▶ Exercise brief: Restate the following entries exactly. Keep the pictures out.

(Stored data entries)
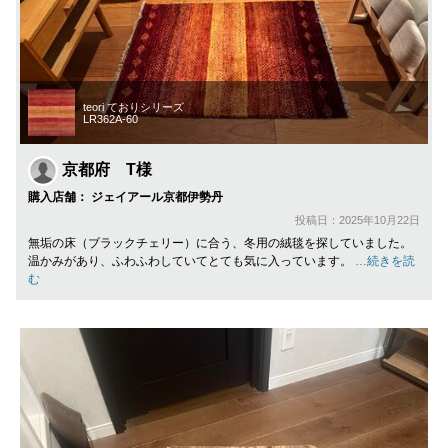
teori ておりシリーズ
LR362A-60
京都府 T様
購入店舗： ジェイアール京都伊勢丹
投稿日：2025年10月22日
無垢の床（ブラックチェリー）に合う、冬用の絨毯を探していました。
温かみがあり、ふわふわしていてとても気に入っています。
…続きを読
む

▶ Reply to the task:
teori ておりシリーズ
LR362A-60
京都府 T様
購入店舗： ジェイアール京都伊勢丹
投稿日：2025年10月22日
無垢の床（ブラックチェリー）に合う、冬用の絨毯を探していました。
温かみがあり、ふわふわしていてとても気に入っています。
…続きを読
む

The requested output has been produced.